[Dataset entries]
--*--

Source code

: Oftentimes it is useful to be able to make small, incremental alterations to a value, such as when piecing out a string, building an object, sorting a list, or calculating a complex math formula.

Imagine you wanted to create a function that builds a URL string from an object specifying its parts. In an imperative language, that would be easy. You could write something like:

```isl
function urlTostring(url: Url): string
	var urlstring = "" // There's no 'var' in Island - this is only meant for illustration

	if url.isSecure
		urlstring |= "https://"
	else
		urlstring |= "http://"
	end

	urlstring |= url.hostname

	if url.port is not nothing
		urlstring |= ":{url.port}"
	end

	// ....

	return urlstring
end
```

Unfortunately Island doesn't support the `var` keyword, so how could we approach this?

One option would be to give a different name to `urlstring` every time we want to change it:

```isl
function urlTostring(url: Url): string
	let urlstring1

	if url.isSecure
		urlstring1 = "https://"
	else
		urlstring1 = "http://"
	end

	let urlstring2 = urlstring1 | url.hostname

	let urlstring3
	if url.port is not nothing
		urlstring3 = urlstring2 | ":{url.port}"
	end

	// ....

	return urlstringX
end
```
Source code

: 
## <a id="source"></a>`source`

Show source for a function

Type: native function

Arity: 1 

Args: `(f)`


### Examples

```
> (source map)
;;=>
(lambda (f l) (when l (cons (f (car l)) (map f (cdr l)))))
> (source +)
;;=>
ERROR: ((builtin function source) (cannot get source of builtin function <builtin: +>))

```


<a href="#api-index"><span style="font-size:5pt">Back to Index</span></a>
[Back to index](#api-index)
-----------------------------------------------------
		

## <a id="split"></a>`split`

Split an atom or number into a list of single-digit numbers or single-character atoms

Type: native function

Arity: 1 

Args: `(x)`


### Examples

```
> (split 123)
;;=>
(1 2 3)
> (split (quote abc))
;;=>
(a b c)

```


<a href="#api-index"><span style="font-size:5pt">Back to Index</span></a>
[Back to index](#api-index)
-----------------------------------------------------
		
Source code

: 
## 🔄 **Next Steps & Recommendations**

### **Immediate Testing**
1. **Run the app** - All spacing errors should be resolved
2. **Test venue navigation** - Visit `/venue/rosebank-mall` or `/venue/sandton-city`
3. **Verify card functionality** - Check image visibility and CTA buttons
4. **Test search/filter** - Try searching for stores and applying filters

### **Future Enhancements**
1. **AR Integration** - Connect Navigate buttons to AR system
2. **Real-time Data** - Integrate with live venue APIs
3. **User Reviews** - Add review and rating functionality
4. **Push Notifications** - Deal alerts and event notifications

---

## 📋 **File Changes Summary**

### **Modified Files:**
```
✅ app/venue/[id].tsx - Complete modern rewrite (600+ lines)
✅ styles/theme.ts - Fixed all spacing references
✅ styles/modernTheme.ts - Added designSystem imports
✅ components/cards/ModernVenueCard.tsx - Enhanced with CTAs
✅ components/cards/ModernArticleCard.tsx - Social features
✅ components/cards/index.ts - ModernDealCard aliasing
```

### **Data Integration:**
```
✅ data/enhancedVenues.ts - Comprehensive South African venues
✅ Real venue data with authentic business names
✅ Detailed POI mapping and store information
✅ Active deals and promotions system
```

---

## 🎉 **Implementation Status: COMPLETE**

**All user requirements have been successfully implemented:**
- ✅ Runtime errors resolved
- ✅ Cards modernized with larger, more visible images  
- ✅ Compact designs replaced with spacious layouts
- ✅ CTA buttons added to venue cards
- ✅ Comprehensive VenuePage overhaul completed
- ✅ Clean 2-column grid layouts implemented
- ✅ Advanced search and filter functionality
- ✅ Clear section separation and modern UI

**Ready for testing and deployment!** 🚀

--*--

Exercise description:
A verbatim copy of all the entries is the expected result.

Answer to this exercise:
Source code

: Oftentimes it is useful to be able to make small, incremental alterations to a value, such as when piecing out a string, building an object, sorting a list, or calculating a complex math formula.

Imagine you wanted to create a function that builds a URL string from an object specifying its parts. In an imperative language, that would be easy. You could write something like:

```isl
function urlTostring(url: Url): string
	var urlstring = "" // There's no 'var' in Island - this is only meant for illustration

	if url.isSecure
		urlstring |= "https://"
	else
		urlstring |= "http://"
	end

	urlstring |= url.hostname

	if url.port is not nothing
		urlstring |= ":{url.port}"
	end

	// ....

	return urlstring
end
```

Unfortunately Island doesn't support the `var` keyword, so how could we approach this?

One option would be to give a different name to `urlstring` every time we want to change it:

```isl
function urlTostring(url: Url): string
	let urlstring1

	if url.isSecure
		urlstring1 = "https://"
	else
		urlstring1 = "http://"
	end

	let urlstring2 = urlstring1 | url.hostname

	let urlstring3
	if url.port is not nothing
		urlstring3 = urlstring2 | ":{url.port}"
	end

	// ....

	return urlstringX
end
```
Source code

: 
## <a id="source"></a>`source`

Show source for a function

Type: native function

Arity: 1 

Args: `(f)`


### Examples

```
> (source map)
;;=>
(lambda (f l) (when l (cons (f (car l)) (map f (cdr l)))))
> (source +)
;;=>
ERROR: ((builtin function source) (cannot get source of builtin function <builtin: +>))

```


<a href="#api-index"><span style="font-size:5pt">Back to Index</span></a>
[Back to index](#api-index)
-----------------------------------------------------
		

## <a id="split"></a>`split`

Split an atom or number into a list of single-digit numbers or single-character atoms

Type: native function

Arity: 1 

Args: `(x)`


### Examples

```
> (split 123)
;;=>
(1 2 3)
> (split (quote abc))
;;=>
(a b c)

```


<a href="#api-index"><span style="font-size:5pt">Back to Index</span></a>
[Back to index](#api-index)
-----------------------------------------------------
		
Source code

: 
## 🔄 **Next Steps & Recommendations**

### **Immediate Testing**
1. **Run the app** - All spacing errors should be resolved
2. **Test venue navigation** - Visit `/venue/rosebank-mall` or `/venue/sandton-city`
3. **Verify card functionality** - Check image visibility and CTA buttons
4. **Test search/filter** - Try searching for stores and applying filters

### **Future Enhancements**
1. **AR Integration** - Connect Navigate buttons to AR system
2. **Real-time Data** - Integrate with live venue APIs
3. **User Reviews** - Add review and rating functionality
4. **Push Notifications** - Deal alerts and event notifications

---

## 📋 **File Changes Summary**

### **Modified Files:**
```
✅ app/venue/[id].tsx - Complete modern rewrite (600+ lines)
✅ styles/theme.ts - Fixed all spacing references
✅ styles/modernTheme.ts - Added designSystem imports
✅ components/cards/ModernVenueCard.tsx - Enhanced with CTAs
✅ components/cards/ModernArticleCard.tsx - Social features
✅ components/cards/index.ts - ModernDealCard aliasing
```

### **Data Integration:**
```
✅ data/enhancedVenues.ts - Comprehensive South African venues
✅ Real venue data with authentic business names
✅ Detailed POI mapping and store information
✅ Active deals and promotions system
```

---

## 🎉 **Implementation Status: COMPLETE**

**All user requirements have been successfully implemented:**
- ✅ Runtime errors resolved
- ✅ Cards modernized with larger, more visible images  
- ✅ Compact designs replaced with spacious layouts
- ✅ CTA buttons added to venue cards
- ✅ Comprehensive VenuePage overhaul completed
- ✅ Clean 2-column grid layouts implemented
- ✅ Advanced search and filter functionality
- ✅ Clear section separation and modern UI

**Ready for testing and deployment!** 🚀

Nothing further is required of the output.